* [Machine-readable hardware designs]:
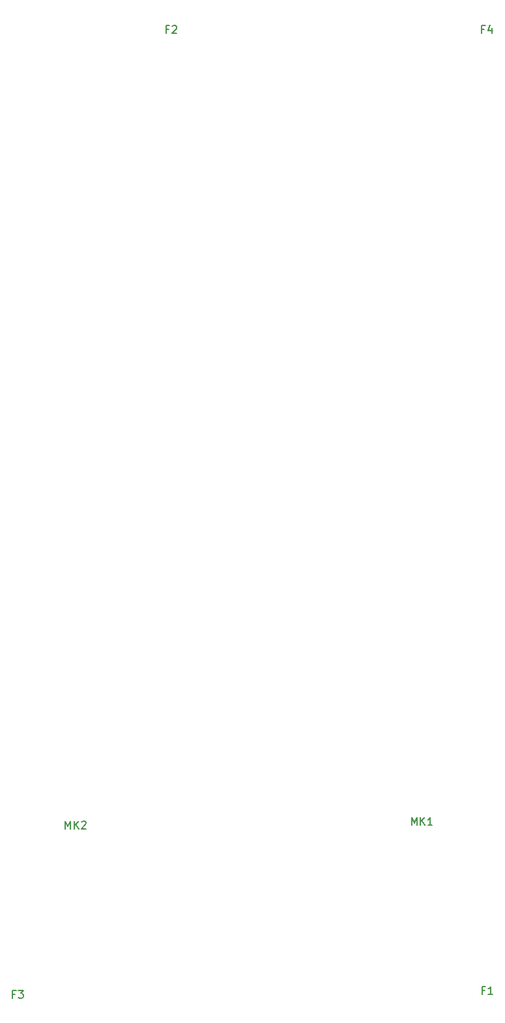
<source format=gbr>
G04 #@! TF.FileFunction,Other,ECO2*
%FSLAX46Y46*%
G04 Gerber Fmt 4.6, Leading zero omitted, Abs format (unit mm)*
G04 Created by KiCad (PCBNEW 4.0.7) date Mon Nov 12 23:25:46 2018*
%MOMM*%
%LPD*%
G01*
G04 APERTURE LIST*
%ADD10C,0.100000*%
%ADD11C,0.150000*%
G04 APERTURE END LIST*
D10*
D11*
X159690476Y-133952381D02*
X159690476Y-132952381D01*
X160023810Y-133666667D01*
X160357143Y-132952381D01*
X160357143Y-133952381D01*
X160833333Y-133952381D02*
X160833333Y-132952381D01*
X161404762Y-133952381D02*
X160976190Y-133380952D01*
X161404762Y-132952381D02*
X160833333Y-133523810D01*
X162357143Y-133952381D02*
X161785714Y-133952381D01*
X162071428Y-133952381D02*
X162071428Y-132952381D01*
X161976190Y-133095238D01*
X161880952Y-133190476D01*
X161785714Y-133238095D01*
X114690476Y-134452381D02*
X114690476Y-133452381D01*
X115023810Y-134166667D01*
X115357143Y-133452381D01*
X115357143Y-134452381D01*
X115833333Y-134452381D02*
X115833333Y-133452381D01*
X116404762Y-134452381D02*
X115976190Y-133880952D01*
X116404762Y-133452381D02*
X115833333Y-134023810D01*
X116785714Y-133547619D02*
X116833333Y-133500000D01*
X116928571Y-133452381D01*
X117166667Y-133452381D01*
X117261905Y-133500000D01*
X117309524Y-133547619D01*
X117357143Y-133642857D01*
X117357143Y-133738095D01*
X117309524Y-133880952D01*
X116738095Y-134452381D01*
X117357143Y-134452381D01*
X169166667Y-155428571D02*
X168833333Y-155428571D01*
X168833333Y-155952381D02*
X168833333Y-154952381D01*
X169309524Y-154952381D01*
X170214286Y-155952381D02*
X169642857Y-155952381D01*
X169928571Y-155952381D02*
X169928571Y-154952381D01*
X169833333Y-155095238D01*
X169738095Y-155190476D01*
X169642857Y-155238095D01*
X128105667Y-30460571D02*
X127772333Y-30460571D01*
X127772333Y-30984381D02*
X127772333Y-29984381D01*
X128248524Y-29984381D01*
X128581857Y-30079619D02*
X128629476Y-30032000D01*
X128724714Y-29984381D01*
X128962810Y-29984381D01*
X129058048Y-30032000D01*
X129105667Y-30079619D01*
X129153286Y-30174857D01*
X129153286Y-30270095D01*
X129105667Y-30412952D01*
X128534238Y-30984381D01*
X129153286Y-30984381D01*
X108166667Y-155928571D02*
X107833333Y-155928571D01*
X107833333Y-156452381D02*
X107833333Y-155452381D01*
X108309524Y-155452381D01*
X108595238Y-155452381D02*
X109214286Y-155452381D01*
X108880952Y-155833333D01*
X109023810Y-155833333D01*
X109119048Y-155880952D01*
X109166667Y-155928571D01*
X109214286Y-156023810D01*
X109214286Y-156261905D01*
X109166667Y-156357143D01*
X109119048Y-156404762D01*
X109023810Y-156452381D01*
X108738095Y-156452381D01*
X108642857Y-156404762D01*
X108595238Y-156357143D01*
X169126667Y-30460571D02*
X168793333Y-30460571D01*
X168793333Y-30984381D02*
X168793333Y-29984381D01*
X169269524Y-29984381D01*
X170079048Y-30317714D02*
X170079048Y-30984381D01*
X169840952Y-29936762D02*
X169602857Y-30651048D01*
X170221905Y-30651048D01*
M02*

</source>
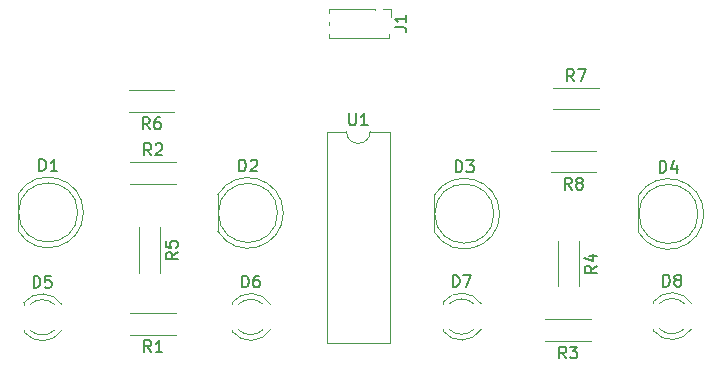
<source format=gbr>
%TF.GenerationSoftware,KiCad,Pcbnew,(5.1.8)-1*%
%TF.CreationDate,2021-01-06T02:07:28+05:30*%
%TF.ProjectId,LSA,4c53412e-6b69-4636-9164-5f7063625858,rev?*%
%TF.SameCoordinates,Original*%
%TF.FileFunction,Legend,Top*%
%TF.FilePolarity,Positive*%
%FSLAX46Y46*%
G04 Gerber Fmt 4.6, Leading zero omitted, Abs format (unit mm)*
G04 Created by KiCad (PCBNEW (5.1.8)-1) date 2021-01-06 02:07:28*
%MOMM*%
%LPD*%
G01*
G04 APERTURE LIST*
%ADD10C,0.120000*%
%ADD11C,0.150000*%
G04 APERTURE END LIST*
D10*
%TO.C,D2*%
X134650000Y-120759538D02*
G75*
G02*
X129100000Y-122304830I-2990000J-462D01*
G01*
X134650000Y-120760462D02*
G75*
G03*
X129100000Y-119215170I-2990000J462D01*
G01*
X134160000Y-120760000D02*
G75*
G03*
X134160000Y-120760000I-2500000J0D01*
G01*
X129100000Y-119215000D02*
X129100000Y-122305000D01*
%TO.C,R8*%
X161150000Y-115490000D02*
X157310000Y-115490000D01*
X161150000Y-117330000D02*
X157310000Y-117330000D01*
%TO.C,J1*%
X138500000Y-103500000D02*
X138500000Y-103815507D01*
X138500000Y-105604493D02*
X138500000Y-105920000D01*
X138500000Y-104604493D02*
X138500000Y-104815507D01*
X142375000Y-103500000D02*
X138500000Y-103500000D01*
X143620000Y-105920000D02*
X138500000Y-105920000D01*
X142375000Y-103500000D02*
X142375000Y-103601724D01*
X143620000Y-105604493D02*
X143620000Y-105920000D01*
X143060000Y-103500000D02*
X143745000Y-103500000D01*
X143745000Y-103500000D02*
X143745000Y-104210000D01*
%TO.C,D4*%
X170250000Y-120849538D02*
G75*
G02*
X164700000Y-122394830I-2990000J-462D01*
G01*
X170250000Y-120850462D02*
G75*
G03*
X164700000Y-119305170I-2990000J462D01*
G01*
X169760000Y-120850000D02*
G75*
G03*
X169760000Y-120850000I-2500000J0D01*
G01*
X164700000Y-119305000D02*
X164700000Y-122395000D01*
%TO.C,D3*%
X152970000Y-120819538D02*
G75*
G02*
X147420000Y-122364830I-2990000J-462D01*
G01*
X152970000Y-120820462D02*
G75*
G03*
X147420000Y-119275170I-2990000J462D01*
G01*
X152480000Y-120820000D02*
G75*
G03*
X152480000Y-120820000I-2500000J0D01*
G01*
X147420000Y-119275000D02*
X147420000Y-122365000D01*
%TO.C,D1*%
X117730000Y-120719538D02*
G75*
G02*
X112180000Y-122264830I-2990000J-462D01*
G01*
X117730000Y-120720462D02*
G75*
G03*
X112180000Y-119175170I-2990000J462D01*
G01*
X117240000Y-120720000D02*
G75*
G03*
X117240000Y-120720000I-2500000J0D01*
G01*
X112180000Y-119175000D02*
X112180000Y-122265000D01*
%TO.C,U1*%
X143650000Y-113870000D02*
X142000000Y-113870000D01*
X143650000Y-131770000D02*
X143650000Y-113870000D01*
X138350000Y-131770000D02*
X143650000Y-131770000D01*
X138350000Y-113870000D02*
X138350000Y-131770000D01*
X140000000Y-113870000D02*
X138350000Y-113870000D01*
X142000000Y-113870000D02*
G75*
G02*
X140000000Y-113870000I-1000000J0D01*
G01*
%TO.C,R7*%
X157510000Y-111990000D02*
X161350000Y-111990000D01*
X157510000Y-110150000D02*
X161350000Y-110150000D01*
%TO.C,R6*%
X125420000Y-110380000D02*
X121580000Y-110380000D01*
X125420000Y-112220000D02*
X121580000Y-112220000D01*
%TO.C,R5*%
X122410000Y-121990000D02*
X122410000Y-125830000D01*
X124250000Y-121990000D02*
X124250000Y-125830000D01*
%TO.C,R4*%
X157880000Y-123150000D02*
X157880000Y-126990000D01*
X159720000Y-123150000D02*
X159720000Y-126990000D01*
%TO.C,R3*%
X160680000Y-129780000D02*
X156840000Y-129780000D01*
X160680000Y-131620000D02*
X156840000Y-131620000D01*
%TO.C,R2*%
X121710000Y-118270000D02*
X125550000Y-118270000D01*
X121710000Y-116430000D02*
X125550000Y-116430000D01*
%TO.C,R1*%
X125550000Y-129240000D02*
X121710000Y-129240000D01*
X125550000Y-131080000D02*
X121710000Y-131080000D01*
%TO.C,D8*%
X165990000Y-130580000D02*
X165990000Y-130736000D01*
X165990000Y-128264000D02*
X165990000Y-128420000D01*
X168591130Y-130579837D02*
G75*
G02*
X166509039Y-130580000I-1041130J1079837D01*
G01*
X168591130Y-128420163D02*
G75*
G03*
X166509039Y-128420000I-1041130J-1079837D01*
G01*
X169222335Y-130578608D02*
G75*
G02*
X165990000Y-130735516I-1672335J1078608D01*
G01*
X169222335Y-128421392D02*
G75*
G03*
X165990000Y-128264484I-1672335J-1078608D01*
G01*
%TO.C,D7*%
X148180000Y-130620000D02*
X148180000Y-130776000D01*
X148180000Y-128304000D02*
X148180000Y-128460000D01*
X150781130Y-130619837D02*
G75*
G02*
X148699039Y-130620000I-1041130J1079837D01*
G01*
X150781130Y-128460163D02*
G75*
G03*
X148699039Y-128460000I-1041130J-1079837D01*
G01*
X151412335Y-130618608D02*
G75*
G02*
X148180000Y-130775516I-1672335J1078608D01*
G01*
X151412335Y-128461392D02*
G75*
G03*
X148180000Y-128304484I-1672335J-1078608D01*
G01*
%TO.C,D6*%
X130330000Y-130650000D02*
X130330000Y-130806000D01*
X130330000Y-128334000D02*
X130330000Y-128490000D01*
X132931130Y-130649837D02*
G75*
G02*
X130849039Y-130650000I-1041130J1079837D01*
G01*
X132931130Y-128490163D02*
G75*
G03*
X130849039Y-128490000I-1041130J-1079837D01*
G01*
X133562335Y-130648608D02*
G75*
G02*
X130330000Y-130805516I-1672335J1078608D01*
G01*
X133562335Y-128491392D02*
G75*
G03*
X130330000Y-128334484I-1672335J-1078608D01*
G01*
%TO.C,D5*%
X112680000Y-130680000D02*
X112680000Y-130836000D01*
X112680000Y-128364000D02*
X112680000Y-128520000D01*
X115281130Y-130679837D02*
G75*
G02*
X113199039Y-130680000I-1041130J1079837D01*
G01*
X115281130Y-128520163D02*
G75*
G03*
X113199039Y-128520000I-1041130J-1079837D01*
G01*
X115912335Y-130678608D02*
G75*
G02*
X112680000Y-130835516I-1672335J1078608D01*
G01*
X115912335Y-128521392D02*
G75*
G03*
X112680000Y-128364484I-1672335J-1078608D01*
G01*
%TO.C,D2*%
D11*
X130921904Y-117252380D02*
X130921904Y-116252380D01*
X131160000Y-116252380D01*
X131302857Y-116300000D01*
X131398095Y-116395238D01*
X131445714Y-116490476D01*
X131493333Y-116680952D01*
X131493333Y-116823809D01*
X131445714Y-117014285D01*
X131398095Y-117109523D01*
X131302857Y-117204761D01*
X131160000Y-117252380D01*
X130921904Y-117252380D01*
X131874285Y-116347619D02*
X131921904Y-116300000D01*
X132017142Y-116252380D01*
X132255238Y-116252380D01*
X132350476Y-116300000D01*
X132398095Y-116347619D01*
X132445714Y-116442857D01*
X132445714Y-116538095D01*
X132398095Y-116680952D01*
X131826666Y-117252380D01*
X132445714Y-117252380D01*
%TO.C,R8*%
X159063333Y-118782380D02*
X158730000Y-118306190D01*
X158491904Y-118782380D02*
X158491904Y-117782380D01*
X158872857Y-117782380D01*
X158968095Y-117830000D01*
X159015714Y-117877619D01*
X159063333Y-117972857D01*
X159063333Y-118115714D01*
X159015714Y-118210952D01*
X158968095Y-118258571D01*
X158872857Y-118306190D01*
X158491904Y-118306190D01*
X159634761Y-118210952D02*
X159539523Y-118163333D01*
X159491904Y-118115714D01*
X159444285Y-118020476D01*
X159444285Y-117972857D01*
X159491904Y-117877619D01*
X159539523Y-117830000D01*
X159634761Y-117782380D01*
X159825238Y-117782380D01*
X159920476Y-117830000D01*
X159968095Y-117877619D01*
X160015714Y-117972857D01*
X160015714Y-118020476D01*
X159968095Y-118115714D01*
X159920476Y-118163333D01*
X159825238Y-118210952D01*
X159634761Y-118210952D01*
X159539523Y-118258571D01*
X159491904Y-118306190D01*
X159444285Y-118401428D01*
X159444285Y-118591904D01*
X159491904Y-118687142D01*
X159539523Y-118734761D01*
X159634761Y-118782380D01*
X159825238Y-118782380D01*
X159920476Y-118734761D01*
X159968095Y-118687142D01*
X160015714Y-118591904D01*
X160015714Y-118401428D01*
X159968095Y-118306190D01*
X159920476Y-118258571D01*
X159825238Y-118210952D01*
%TO.C,J1*%
X144072380Y-105043333D02*
X144786666Y-105043333D01*
X144929523Y-105090952D01*
X145024761Y-105186190D01*
X145072380Y-105329047D01*
X145072380Y-105424285D01*
X145072380Y-104043333D02*
X145072380Y-104614761D01*
X145072380Y-104329047D02*
X144072380Y-104329047D01*
X144215238Y-104424285D01*
X144310476Y-104519523D01*
X144358095Y-104614761D01*
%TO.C,D4*%
X166521904Y-117342380D02*
X166521904Y-116342380D01*
X166760000Y-116342380D01*
X166902857Y-116390000D01*
X166998095Y-116485238D01*
X167045714Y-116580476D01*
X167093333Y-116770952D01*
X167093333Y-116913809D01*
X167045714Y-117104285D01*
X166998095Y-117199523D01*
X166902857Y-117294761D01*
X166760000Y-117342380D01*
X166521904Y-117342380D01*
X167950476Y-116675714D02*
X167950476Y-117342380D01*
X167712380Y-116294761D02*
X167474285Y-117009047D01*
X168093333Y-117009047D01*
%TO.C,D3*%
X149241904Y-117312380D02*
X149241904Y-116312380D01*
X149480000Y-116312380D01*
X149622857Y-116360000D01*
X149718095Y-116455238D01*
X149765714Y-116550476D01*
X149813333Y-116740952D01*
X149813333Y-116883809D01*
X149765714Y-117074285D01*
X149718095Y-117169523D01*
X149622857Y-117264761D01*
X149480000Y-117312380D01*
X149241904Y-117312380D01*
X150146666Y-116312380D02*
X150765714Y-116312380D01*
X150432380Y-116693333D01*
X150575238Y-116693333D01*
X150670476Y-116740952D01*
X150718095Y-116788571D01*
X150765714Y-116883809D01*
X150765714Y-117121904D01*
X150718095Y-117217142D01*
X150670476Y-117264761D01*
X150575238Y-117312380D01*
X150289523Y-117312380D01*
X150194285Y-117264761D01*
X150146666Y-117217142D01*
%TO.C,D1*%
X114001904Y-117212380D02*
X114001904Y-116212380D01*
X114240000Y-116212380D01*
X114382857Y-116260000D01*
X114478095Y-116355238D01*
X114525714Y-116450476D01*
X114573333Y-116640952D01*
X114573333Y-116783809D01*
X114525714Y-116974285D01*
X114478095Y-117069523D01*
X114382857Y-117164761D01*
X114240000Y-117212380D01*
X114001904Y-117212380D01*
X115525714Y-117212380D02*
X114954285Y-117212380D01*
X115240000Y-117212380D02*
X115240000Y-116212380D01*
X115144761Y-116355238D01*
X115049523Y-116450476D01*
X114954285Y-116498095D01*
%TO.C,U1*%
X140238095Y-112322380D02*
X140238095Y-113131904D01*
X140285714Y-113227142D01*
X140333333Y-113274761D01*
X140428571Y-113322380D01*
X140619047Y-113322380D01*
X140714285Y-113274761D01*
X140761904Y-113227142D01*
X140809523Y-113131904D01*
X140809523Y-112322380D01*
X141809523Y-113322380D02*
X141238095Y-113322380D01*
X141523809Y-113322380D02*
X141523809Y-112322380D01*
X141428571Y-112465238D01*
X141333333Y-112560476D01*
X141238095Y-112608095D01*
%TO.C,R7*%
X159263333Y-109602380D02*
X158930000Y-109126190D01*
X158691904Y-109602380D02*
X158691904Y-108602380D01*
X159072857Y-108602380D01*
X159168095Y-108650000D01*
X159215714Y-108697619D01*
X159263333Y-108792857D01*
X159263333Y-108935714D01*
X159215714Y-109030952D01*
X159168095Y-109078571D01*
X159072857Y-109126190D01*
X158691904Y-109126190D01*
X159596666Y-108602380D02*
X160263333Y-108602380D01*
X159834761Y-109602380D01*
%TO.C,R6*%
X123333333Y-113672380D02*
X123000000Y-113196190D01*
X122761904Y-113672380D02*
X122761904Y-112672380D01*
X123142857Y-112672380D01*
X123238095Y-112720000D01*
X123285714Y-112767619D01*
X123333333Y-112862857D01*
X123333333Y-113005714D01*
X123285714Y-113100952D01*
X123238095Y-113148571D01*
X123142857Y-113196190D01*
X122761904Y-113196190D01*
X124190476Y-112672380D02*
X124000000Y-112672380D01*
X123904761Y-112720000D01*
X123857142Y-112767619D01*
X123761904Y-112910476D01*
X123714285Y-113100952D01*
X123714285Y-113481904D01*
X123761904Y-113577142D01*
X123809523Y-113624761D01*
X123904761Y-113672380D01*
X124095238Y-113672380D01*
X124190476Y-113624761D01*
X124238095Y-113577142D01*
X124285714Y-113481904D01*
X124285714Y-113243809D01*
X124238095Y-113148571D01*
X124190476Y-113100952D01*
X124095238Y-113053333D01*
X123904761Y-113053333D01*
X123809523Y-113100952D01*
X123761904Y-113148571D01*
X123714285Y-113243809D01*
%TO.C,R5*%
X125702380Y-124076666D02*
X125226190Y-124410000D01*
X125702380Y-124648095D02*
X124702380Y-124648095D01*
X124702380Y-124267142D01*
X124750000Y-124171904D01*
X124797619Y-124124285D01*
X124892857Y-124076666D01*
X125035714Y-124076666D01*
X125130952Y-124124285D01*
X125178571Y-124171904D01*
X125226190Y-124267142D01*
X125226190Y-124648095D01*
X124702380Y-123171904D02*
X124702380Y-123648095D01*
X125178571Y-123695714D01*
X125130952Y-123648095D01*
X125083333Y-123552857D01*
X125083333Y-123314761D01*
X125130952Y-123219523D01*
X125178571Y-123171904D01*
X125273809Y-123124285D01*
X125511904Y-123124285D01*
X125607142Y-123171904D01*
X125654761Y-123219523D01*
X125702380Y-123314761D01*
X125702380Y-123552857D01*
X125654761Y-123648095D01*
X125607142Y-123695714D01*
%TO.C,R4*%
X161172380Y-125236666D02*
X160696190Y-125570000D01*
X161172380Y-125808095D02*
X160172380Y-125808095D01*
X160172380Y-125427142D01*
X160220000Y-125331904D01*
X160267619Y-125284285D01*
X160362857Y-125236666D01*
X160505714Y-125236666D01*
X160600952Y-125284285D01*
X160648571Y-125331904D01*
X160696190Y-125427142D01*
X160696190Y-125808095D01*
X160505714Y-124379523D02*
X161172380Y-124379523D01*
X160124761Y-124617619D02*
X160839047Y-124855714D01*
X160839047Y-124236666D01*
%TO.C,R3*%
X158593333Y-133072380D02*
X158260000Y-132596190D01*
X158021904Y-133072380D02*
X158021904Y-132072380D01*
X158402857Y-132072380D01*
X158498095Y-132120000D01*
X158545714Y-132167619D01*
X158593333Y-132262857D01*
X158593333Y-132405714D01*
X158545714Y-132500952D01*
X158498095Y-132548571D01*
X158402857Y-132596190D01*
X158021904Y-132596190D01*
X158926666Y-132072380D02*
X159545714Y-132072380D01*
X159212380Y-132453333D01*
X159355238Y-132453333D01*
X159450476Y-132500952D01*
X159498095Y-132548571D01*
X159545714Y-132643809D01*
X159545714Y-132881904D01*
X159498095Y-132977142D01*
X159450476Y-133024761D01*
X159355238Y-133072380D01*
X159069523Y-133072380D01*
X158974285Y-133024761D01*
X158926666Y-132977142D01*
%TO.C,R2*%
X123463333Y-115882380D02*
X123130000Y-115406190D01*
X122891904Y-115882380D02*
X122891904Y-114882380D01*
X123272857Y-114882380D01*
X123368095Y-114930000D01*
X123415714Y-114977619D01*
X123463333Y-115072857D01*
X123463333Y-115215714D01*
X123415714Y-115310952D01*
X123368095Y-115358571D01*
X123272857Y-115406190D01*
X122891904Y-115406190D01*
X123844285Y-114977619D02*
X123891904Y-114930000D01*
X123987142Y-114882380D01*
X124225238Y-114882380D01*
X124320476Y-114930000D01*
X124368095Y-114977619D01*
X124415714Y-115072857D01*
X124415714Y-115168095D01*
X124368095Y-115310952D01*
X123796666Y-115882380D01*
X124415714Y-115882380D01*
%TO.C,R1*%
X123463333Y-132532380D02*
X123130000Y-132056190D01*
X122891904Y-132532380D02*
X122891904Y-131532380D01*
X123272857Y-131532380D01*
X123368095Y-131580000D01*
X123415714Y-131627619D01*
X123463333Y-131722857D01*
X123463333Y-131865714D01*
X123415714Y-131960952D01*
X123368095Y-132008571D01*
X123272857Y-132056190D01*
X122891904Y-132056190D01*
X124415714Y-132532380D02*
X123844285Y-132532380D01*
X124130000Y-132532380D02*
X124130000Y-131532380D01*
X124034761Y-131675238D01*
X123939523Y-131770476D01*
X123844285Y-131818095D01*
%TO.C,D8*%
X166811904Y-126992380D02*
X166811904Y-125992380D01*
X167050000Y-125992380D01*
X167192857Y-126040000D01*
X167288095Y-126135238D01*
X167335714Y-126230476D01*
X167383333Y-126420952D01*
X167383333Y-126563809D01*
X167335714Y-126754285D01*
X167288095Y-126849523D01*
X167192857Y-126944761D01*
X167050000Y-126992380D01*
X166811904Y-126992380D01*
X167954761Y-126420952D02*
X167859523Y-126373333D01*
X167811904Y-126325714D01*
X167764285Y-126230476D01*
X167764285Y-126182857D01*
X167811904Y-126087619D01*
X167859523Y-126040000D01*
X167954761Y-125992380D01*
X168145238Y-125992380D01*
X168240476Y-126040000D01*
X168288095Y-126087619D01*
X168335714Y-126182857D01*
X168335714Y-126230476D01*
X168288095Y-126325714D01*
X168240476Y-126373333D01*
X168145238Y-126420952D01*
X167954761Y-126420952D01*
X167859523Y-126468571D01*
X167811904Y-126516190D01*
X167764285Y-126611428D01*
X167764285Y-126801904D01*
X167811904Y-126897142D01*
X167859523Y-126944761D01*
X167954761Y-126992380D01*
X168145238Y-126992380D01*
X168240476Y-126944761D01*
X168288095Y-126897142D01*
X168335714Y-126801904D01*
X168335714Y-126611428D01*
X168288095Y-126516190D01*
X168240476Y-126468571D01*
X168145238Y-126420952D01*
%TO.C,D7*%
X149001904Y-127032380D02*
X149001904Y-126032380D01*
X149240000Y-126032380D01*
X149382857Y-126080000D01*
X149478095Y-126175238D01*
X149525714Y-126270476D01*
X149573333Y-126460952D01*
X149573333Y-126603809D01*
X149525714Y-126794285D01*
X149478095Y-126889523D01*
X149382857Y-126984761D01*
X149240000Y-127032380D01*
X149001904Y-127032380D01*
X149906666Y-126032380D02*
X150573333Y-126032380D01*
X150144761Y-127032380D01*
%TO.C,D6*%
X131151904Y-127062380D02*
X131151904Y-126062380D01*
X131390000Y-126062380D01*
X131532857Y-126110000D01*
X131628095Y-126205238D01*
X131675714Y-126300476D01*
X131723333Y-126490952D01*
X131723333Y-126633809D01*
X131675714Y-126824285D01*
X131628095Y-126919523D01*
X131532857Y-127014761D01*
X131390000Y-127062380D01*
X131151904Y-127062380D01*
X132580476Y-126062380D02*
X132390000Y-126062380D01*
X132294761Y-126110000D01*
X132247142Y-126157619D01*
X132151904Y-126300476D01*
X132104285Y-126490952D01*
X132104285Y-126871904D01*
X132151904Y-126967142D01*
X132199523Y-127014761D01*
X132294761Y-127062380D01*
X132485238Y-127062380D01*
X132580476Y-127014761D01*
X132628095Y-126967142D01*
X132675714Y-126871904D01*
X132675714Y-126633809D01*
X132628095Y-126538571D01*
X132580476Y-126490952D01*
X132485238Y-126443333D01*
X132294761Y-126443333D01*
X132199523Y-126490952D01*
X132151904Y-126538571D01*
X132104285Y-126633809D01*
%TO.C,D5*%
X113501904Y-127092380D02*
X113501904Y-126092380D01*
X113740000Y-126092380D01*
X113882857Y-126140000D01*
X113978095Y-126235238D01*
X114025714Y-126330476D01*
X114073333Y-126520952D01*
X114073333Y-126663809D01*
X114025714Y-126854285D01*
X113978095Y-126949523D01*
X113882857Y-127044761D01*
X113740000Y-127092380D01*
X113501904Y-127092380D01*
X114978095Y-126092380D02*
X114501904Y-126092380D01*
X114454285Y-126568571D01*
X114501904Y-126520952D01*
X114597142Y-126473333D01*
X114835238Y-126473333D01*
X114930476Y-126520952D01*
X114978095Y-126568571D01*
X115025714Y-126663809D01*
X115025714Y-126901904D01*
X114978095Y-126997142D01*
X114930476Y-127044761D01*
X114835238Y-127092380D01*
X114597142Y-127092380D01*
X114501904Y-127044761D01*
X114454285Y-126997142D01*
%TD*%
M02*

</source>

* [What the exercise asks]:
Using the entries above, give the number of lines that carry the string "Created", without anything else.

* [Response to the task]:
2